[Collected data entries]
----
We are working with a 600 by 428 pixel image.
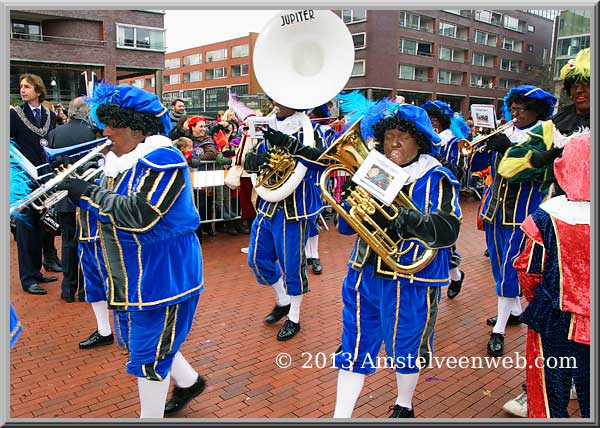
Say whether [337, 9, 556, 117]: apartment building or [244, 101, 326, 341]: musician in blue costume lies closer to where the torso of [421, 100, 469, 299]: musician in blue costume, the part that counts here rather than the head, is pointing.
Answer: the musician in blue costume

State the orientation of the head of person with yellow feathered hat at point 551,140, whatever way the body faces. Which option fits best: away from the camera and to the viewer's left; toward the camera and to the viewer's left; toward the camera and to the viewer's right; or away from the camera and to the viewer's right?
toward the camera and to the viewer's left

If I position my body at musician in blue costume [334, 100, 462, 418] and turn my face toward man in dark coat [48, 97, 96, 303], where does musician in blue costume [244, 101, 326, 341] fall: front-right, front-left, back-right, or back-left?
front-right

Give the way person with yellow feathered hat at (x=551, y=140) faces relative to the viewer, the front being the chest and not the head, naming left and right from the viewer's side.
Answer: facing the viewer and to the left of the viewer

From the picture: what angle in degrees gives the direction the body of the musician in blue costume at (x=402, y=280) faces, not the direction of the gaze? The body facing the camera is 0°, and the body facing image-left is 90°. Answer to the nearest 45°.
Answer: approximately 45°

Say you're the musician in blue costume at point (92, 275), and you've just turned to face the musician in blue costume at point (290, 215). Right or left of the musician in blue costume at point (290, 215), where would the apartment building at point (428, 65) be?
left

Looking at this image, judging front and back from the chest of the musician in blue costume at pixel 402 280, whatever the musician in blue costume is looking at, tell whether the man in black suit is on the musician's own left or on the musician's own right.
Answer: on the musician's own right
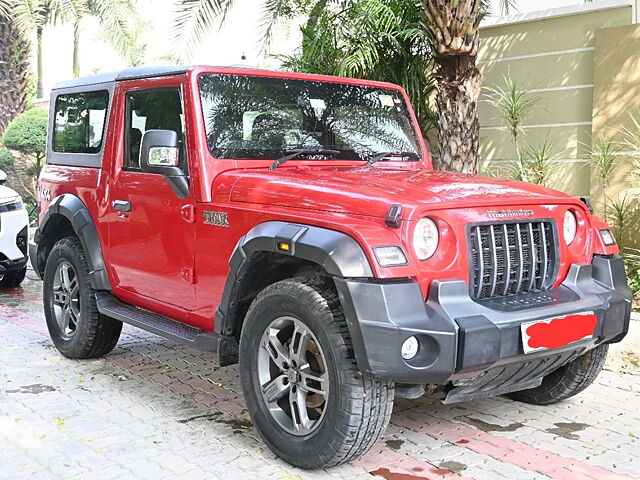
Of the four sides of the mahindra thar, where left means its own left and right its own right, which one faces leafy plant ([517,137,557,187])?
left

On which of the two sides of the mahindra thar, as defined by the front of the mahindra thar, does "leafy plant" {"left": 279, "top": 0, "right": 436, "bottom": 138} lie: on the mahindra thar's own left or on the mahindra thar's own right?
on the mahindra thar's own left

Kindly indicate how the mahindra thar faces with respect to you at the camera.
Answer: facing the viewer and to the right of the viewer

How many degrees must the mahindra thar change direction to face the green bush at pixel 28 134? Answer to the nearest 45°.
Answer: approximately 180°

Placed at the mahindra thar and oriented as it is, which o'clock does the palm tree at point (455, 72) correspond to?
The palm tree is roughly at 8 o'clock from the mahindra thar.

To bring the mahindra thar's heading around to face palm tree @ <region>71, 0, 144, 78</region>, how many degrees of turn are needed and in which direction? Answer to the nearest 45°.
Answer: approximately 135° to its left

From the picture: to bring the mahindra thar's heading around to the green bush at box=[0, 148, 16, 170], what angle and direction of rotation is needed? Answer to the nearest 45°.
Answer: approximately 180°

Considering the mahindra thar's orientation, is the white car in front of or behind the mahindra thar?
behind

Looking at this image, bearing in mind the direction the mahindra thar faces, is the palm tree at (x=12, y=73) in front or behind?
behind

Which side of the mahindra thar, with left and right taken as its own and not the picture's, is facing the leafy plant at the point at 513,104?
left
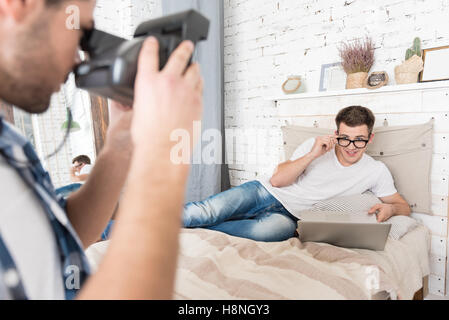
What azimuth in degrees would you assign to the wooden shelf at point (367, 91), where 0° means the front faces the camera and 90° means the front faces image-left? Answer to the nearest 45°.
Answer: approximately 45°

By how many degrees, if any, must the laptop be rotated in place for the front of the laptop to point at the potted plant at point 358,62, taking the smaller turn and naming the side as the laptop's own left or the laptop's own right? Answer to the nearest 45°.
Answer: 0° — it already faces it

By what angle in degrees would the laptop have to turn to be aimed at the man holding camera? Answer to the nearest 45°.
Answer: approximately 180°

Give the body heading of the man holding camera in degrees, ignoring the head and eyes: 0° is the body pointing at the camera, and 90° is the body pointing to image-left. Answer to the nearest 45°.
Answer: approximately 270°

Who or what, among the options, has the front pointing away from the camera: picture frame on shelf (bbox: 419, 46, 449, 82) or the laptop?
the laptop

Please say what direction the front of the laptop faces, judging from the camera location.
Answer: facing away from the viewer

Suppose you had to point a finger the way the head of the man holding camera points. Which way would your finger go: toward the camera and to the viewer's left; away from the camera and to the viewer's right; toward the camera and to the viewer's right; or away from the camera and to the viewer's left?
away from the camera and to the viewer's right

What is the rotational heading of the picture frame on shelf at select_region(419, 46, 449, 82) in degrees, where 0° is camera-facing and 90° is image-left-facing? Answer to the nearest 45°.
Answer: approximately 45°

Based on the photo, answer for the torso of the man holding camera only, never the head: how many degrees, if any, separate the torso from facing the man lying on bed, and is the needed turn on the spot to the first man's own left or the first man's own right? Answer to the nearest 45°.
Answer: approximately 45° to the first man's own left

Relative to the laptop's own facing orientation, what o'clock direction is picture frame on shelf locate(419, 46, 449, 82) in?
The picture frame on shelf is roughly at 1 o'clock from the laptop.
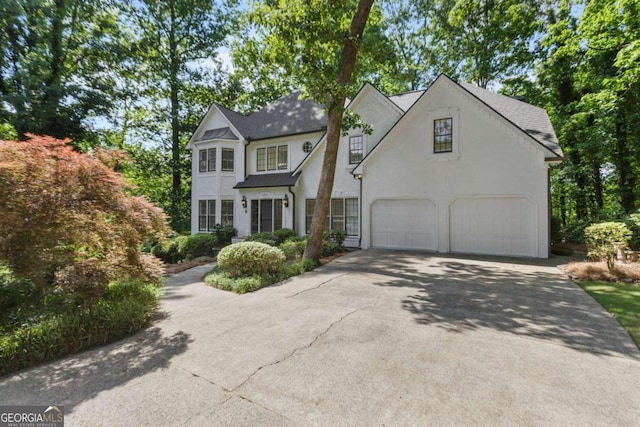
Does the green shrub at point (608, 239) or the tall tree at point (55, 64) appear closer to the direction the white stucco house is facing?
the green shrub

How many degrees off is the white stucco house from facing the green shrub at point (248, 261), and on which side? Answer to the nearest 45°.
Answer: approximately 45° to its right

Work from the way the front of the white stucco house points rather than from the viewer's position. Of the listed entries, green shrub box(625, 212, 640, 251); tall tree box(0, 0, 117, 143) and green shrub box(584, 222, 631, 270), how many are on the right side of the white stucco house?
1

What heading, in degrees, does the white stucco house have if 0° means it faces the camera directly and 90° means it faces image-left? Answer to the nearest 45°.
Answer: approximately 0°

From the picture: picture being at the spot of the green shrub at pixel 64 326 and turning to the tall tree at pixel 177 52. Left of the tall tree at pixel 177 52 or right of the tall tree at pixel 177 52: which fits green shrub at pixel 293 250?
right

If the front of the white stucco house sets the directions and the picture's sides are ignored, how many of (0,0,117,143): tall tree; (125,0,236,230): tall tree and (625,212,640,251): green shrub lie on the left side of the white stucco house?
1

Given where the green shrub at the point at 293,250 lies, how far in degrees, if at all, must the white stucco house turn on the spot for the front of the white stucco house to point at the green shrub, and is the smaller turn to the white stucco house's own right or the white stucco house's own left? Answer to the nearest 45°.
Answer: approximately 45° to the white stucco house's own right

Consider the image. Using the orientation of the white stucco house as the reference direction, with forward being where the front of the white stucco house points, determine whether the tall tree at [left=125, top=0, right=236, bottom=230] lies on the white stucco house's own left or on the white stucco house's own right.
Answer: on the white stucco house's own right

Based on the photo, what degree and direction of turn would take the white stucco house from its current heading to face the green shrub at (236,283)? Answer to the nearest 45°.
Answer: approximately 45° to its right

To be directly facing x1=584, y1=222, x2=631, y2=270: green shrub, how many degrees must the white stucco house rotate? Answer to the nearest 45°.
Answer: approximately 45° to its left
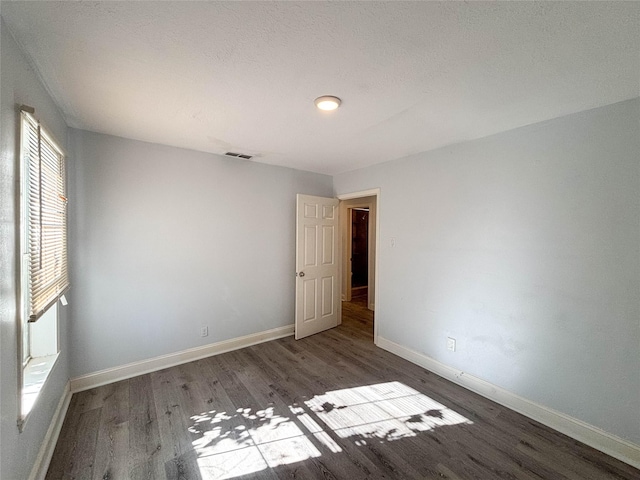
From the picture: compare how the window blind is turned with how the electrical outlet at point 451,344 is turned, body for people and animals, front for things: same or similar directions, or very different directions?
very different directions

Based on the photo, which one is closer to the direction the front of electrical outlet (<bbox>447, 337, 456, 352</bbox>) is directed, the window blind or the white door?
the window blind

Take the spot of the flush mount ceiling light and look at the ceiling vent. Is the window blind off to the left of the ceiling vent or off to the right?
left

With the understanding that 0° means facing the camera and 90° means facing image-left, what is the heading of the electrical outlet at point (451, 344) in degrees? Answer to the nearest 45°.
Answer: approximately 45°

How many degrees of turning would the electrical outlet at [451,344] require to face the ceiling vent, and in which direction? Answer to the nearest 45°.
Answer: approximately 45° to its right

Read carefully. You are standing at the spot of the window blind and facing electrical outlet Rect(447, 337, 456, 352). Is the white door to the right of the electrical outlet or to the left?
left

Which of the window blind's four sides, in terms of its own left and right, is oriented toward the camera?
right

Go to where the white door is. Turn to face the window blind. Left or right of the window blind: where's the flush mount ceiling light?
left

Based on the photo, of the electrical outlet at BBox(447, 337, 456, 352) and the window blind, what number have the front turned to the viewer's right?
1

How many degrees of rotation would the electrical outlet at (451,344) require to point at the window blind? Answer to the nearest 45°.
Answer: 0° — it already faces it

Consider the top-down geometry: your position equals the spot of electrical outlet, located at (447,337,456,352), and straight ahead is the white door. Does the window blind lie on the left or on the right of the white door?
left

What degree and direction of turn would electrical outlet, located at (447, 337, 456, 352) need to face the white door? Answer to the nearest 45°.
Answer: approximately 45° to its right
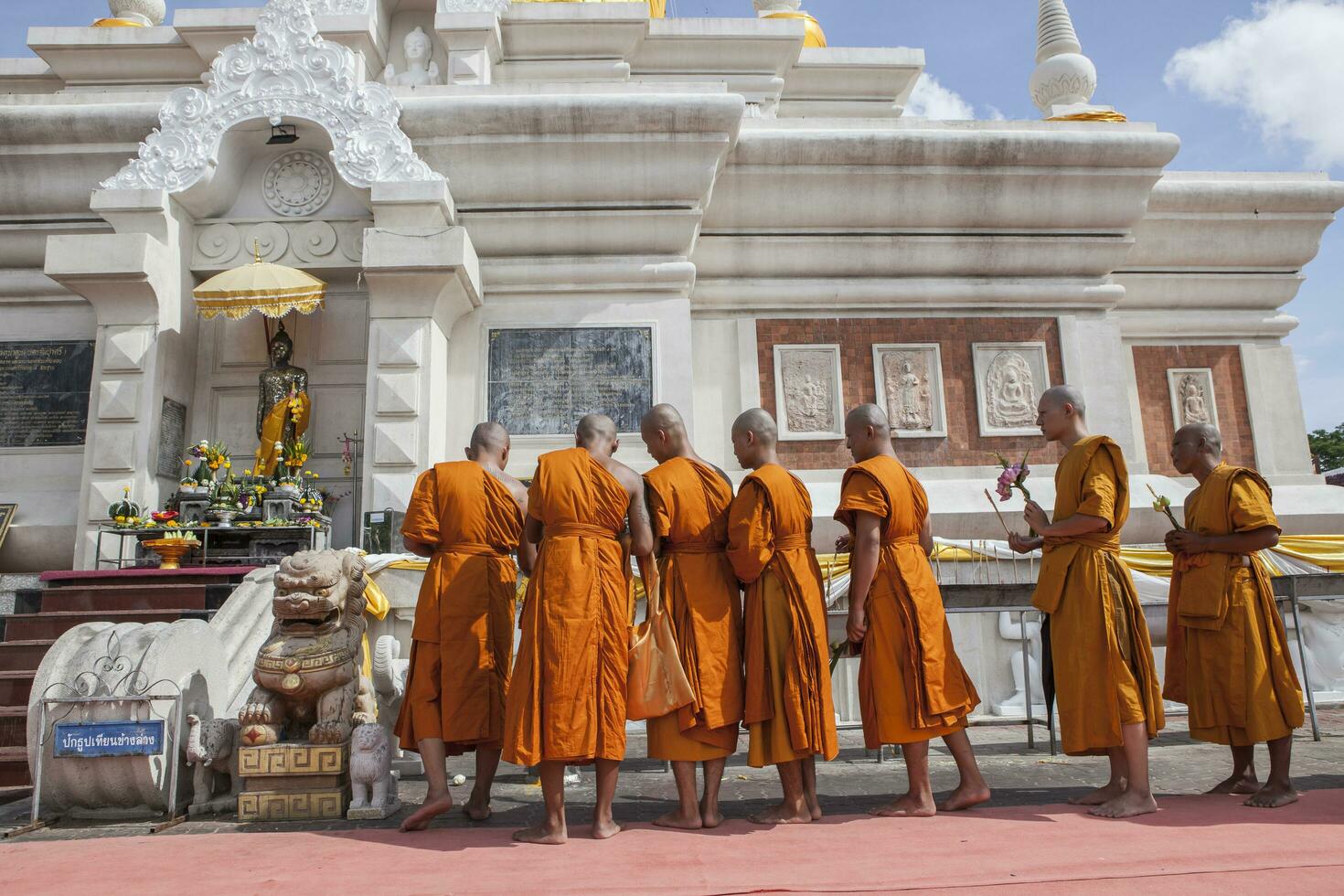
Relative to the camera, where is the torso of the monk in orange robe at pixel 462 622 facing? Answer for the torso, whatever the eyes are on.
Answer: away from the camera

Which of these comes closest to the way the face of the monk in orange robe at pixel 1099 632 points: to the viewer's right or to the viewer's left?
to the viewer's left

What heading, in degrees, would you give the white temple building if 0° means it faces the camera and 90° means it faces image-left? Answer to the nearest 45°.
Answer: approximately 0°

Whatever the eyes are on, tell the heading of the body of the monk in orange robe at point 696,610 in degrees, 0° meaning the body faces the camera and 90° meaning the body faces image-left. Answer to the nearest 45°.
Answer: approximately 135°

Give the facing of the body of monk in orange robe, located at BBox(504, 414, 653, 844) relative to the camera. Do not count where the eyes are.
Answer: away from the camera

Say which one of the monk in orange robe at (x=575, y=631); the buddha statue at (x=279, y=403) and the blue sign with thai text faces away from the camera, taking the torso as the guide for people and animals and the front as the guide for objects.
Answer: the monk in orange robe

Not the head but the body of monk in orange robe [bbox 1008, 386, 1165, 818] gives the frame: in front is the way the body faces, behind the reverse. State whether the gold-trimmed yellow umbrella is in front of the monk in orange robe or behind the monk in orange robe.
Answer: in front

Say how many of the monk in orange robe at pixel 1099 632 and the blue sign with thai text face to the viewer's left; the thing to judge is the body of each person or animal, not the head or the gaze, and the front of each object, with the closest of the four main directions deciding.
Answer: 1

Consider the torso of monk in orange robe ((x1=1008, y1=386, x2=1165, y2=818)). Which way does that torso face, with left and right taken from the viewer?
facing to the left of the viewer

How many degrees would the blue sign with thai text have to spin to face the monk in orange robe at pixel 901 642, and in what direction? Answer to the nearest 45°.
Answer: approximately 45° to its left

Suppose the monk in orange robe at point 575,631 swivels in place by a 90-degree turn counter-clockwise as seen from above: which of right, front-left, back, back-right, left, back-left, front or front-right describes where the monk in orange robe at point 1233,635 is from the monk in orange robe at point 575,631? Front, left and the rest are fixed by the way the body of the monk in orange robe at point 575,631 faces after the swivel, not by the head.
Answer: back

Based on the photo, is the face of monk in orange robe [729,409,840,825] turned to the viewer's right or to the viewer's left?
to the viewer's left
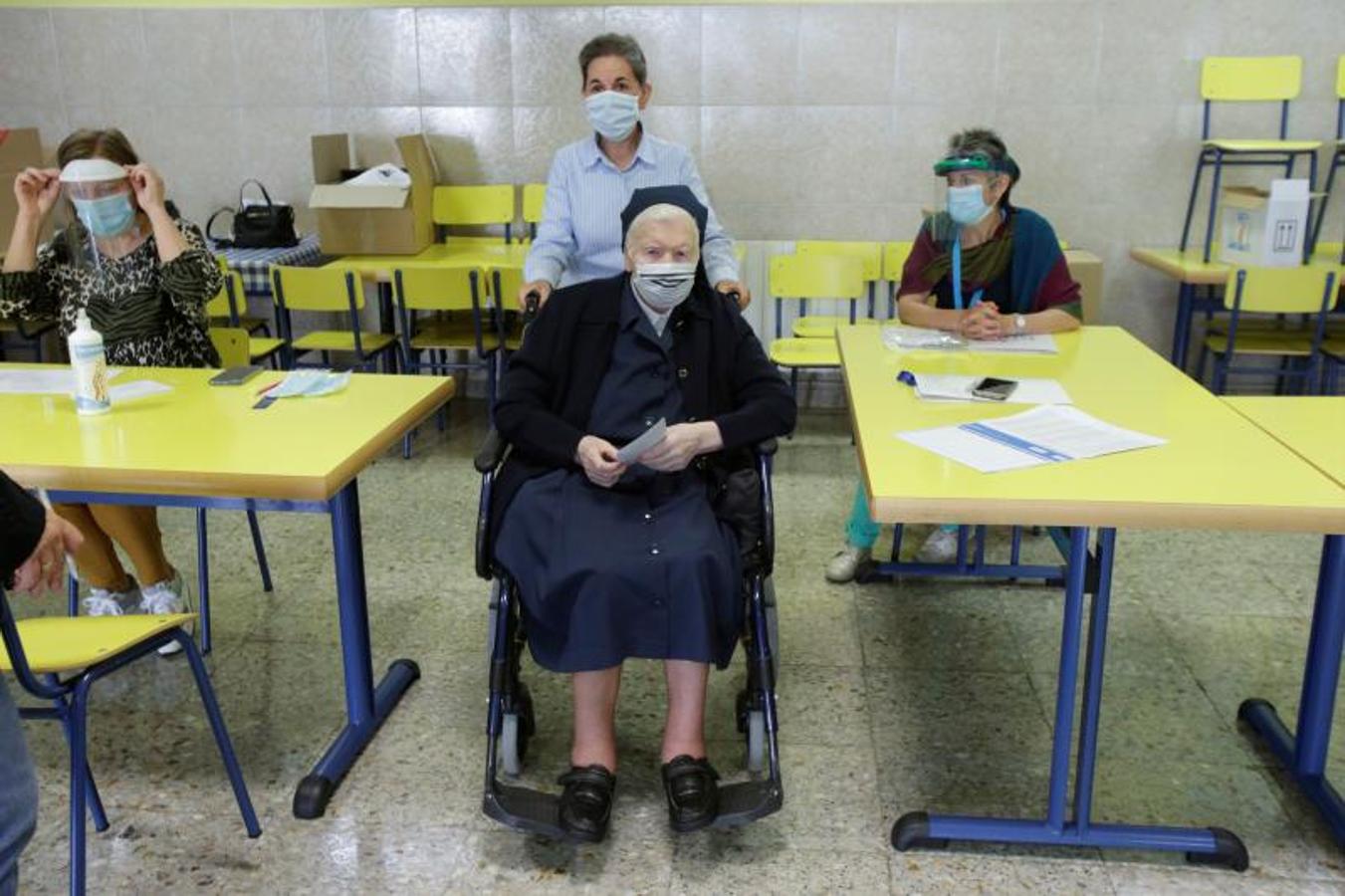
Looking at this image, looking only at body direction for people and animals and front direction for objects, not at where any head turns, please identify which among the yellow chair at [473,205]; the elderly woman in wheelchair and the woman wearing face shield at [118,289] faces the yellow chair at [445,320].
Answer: the yellow chair at [473,205]

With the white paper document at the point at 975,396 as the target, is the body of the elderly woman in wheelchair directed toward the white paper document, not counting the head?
no

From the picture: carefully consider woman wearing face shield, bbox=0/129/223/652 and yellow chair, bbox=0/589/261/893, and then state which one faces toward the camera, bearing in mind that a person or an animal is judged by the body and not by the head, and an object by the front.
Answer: the woman wearing face shield

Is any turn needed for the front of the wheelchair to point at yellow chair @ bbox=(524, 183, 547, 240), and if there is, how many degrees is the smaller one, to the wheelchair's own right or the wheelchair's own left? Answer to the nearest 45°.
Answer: approximately 180°

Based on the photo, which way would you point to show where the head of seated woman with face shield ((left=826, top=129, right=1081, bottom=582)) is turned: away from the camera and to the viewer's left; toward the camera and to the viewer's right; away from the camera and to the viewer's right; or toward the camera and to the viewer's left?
toward the camera and to the viewer's left

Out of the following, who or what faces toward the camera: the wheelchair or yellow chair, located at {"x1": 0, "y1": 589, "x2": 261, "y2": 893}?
the wheelchair

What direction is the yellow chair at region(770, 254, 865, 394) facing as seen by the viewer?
toward the camera

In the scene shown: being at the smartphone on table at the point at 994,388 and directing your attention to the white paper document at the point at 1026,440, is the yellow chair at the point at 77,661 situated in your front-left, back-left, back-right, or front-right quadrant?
front-right

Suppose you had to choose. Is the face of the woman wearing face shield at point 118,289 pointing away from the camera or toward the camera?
toward the camera

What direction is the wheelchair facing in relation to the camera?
toward the camera

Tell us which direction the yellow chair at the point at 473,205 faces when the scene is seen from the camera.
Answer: facing the viewer

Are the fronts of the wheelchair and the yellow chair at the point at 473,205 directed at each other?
no

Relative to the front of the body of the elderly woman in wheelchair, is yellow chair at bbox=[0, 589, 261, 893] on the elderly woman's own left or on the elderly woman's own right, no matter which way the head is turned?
on the elderly woman's own right

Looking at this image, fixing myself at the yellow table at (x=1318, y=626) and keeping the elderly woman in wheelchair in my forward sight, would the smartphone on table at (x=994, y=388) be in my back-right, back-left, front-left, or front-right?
front-right

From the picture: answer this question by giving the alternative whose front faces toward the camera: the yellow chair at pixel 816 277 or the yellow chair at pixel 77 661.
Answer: the yellow chair at pixel 816 277

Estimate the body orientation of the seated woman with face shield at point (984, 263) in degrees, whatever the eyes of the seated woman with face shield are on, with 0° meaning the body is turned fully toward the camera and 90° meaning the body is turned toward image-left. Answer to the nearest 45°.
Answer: approximately 45°

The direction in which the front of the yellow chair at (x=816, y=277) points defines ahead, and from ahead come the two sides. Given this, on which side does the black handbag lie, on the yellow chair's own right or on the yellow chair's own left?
on the yellow chair's own right

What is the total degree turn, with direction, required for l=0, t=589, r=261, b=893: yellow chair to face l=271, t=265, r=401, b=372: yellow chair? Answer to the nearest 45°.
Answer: approximately 45° to its left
----
[What you are asked to do]:
Go back to the data above and please quote exactly, and only, the lines from the line with "The direction in" through its last line.

[Response area]:
The direction in which the front of the yellow chair at (x=816, y=277) points defines ahead, and from ahead come the two sides. Given this, on which side does the black handbag lie, on the yellow chair's own right or on the yellow chair's own left?
on the yellow chair's own right

What is the total degree turn, with direction, required for l=0, t=589, r=261, b=893: yellow chair to face l=271, t=265, r=401, b=372: yellow chair? Answer to the nearest 45°.
Answer: approximately 45° to its left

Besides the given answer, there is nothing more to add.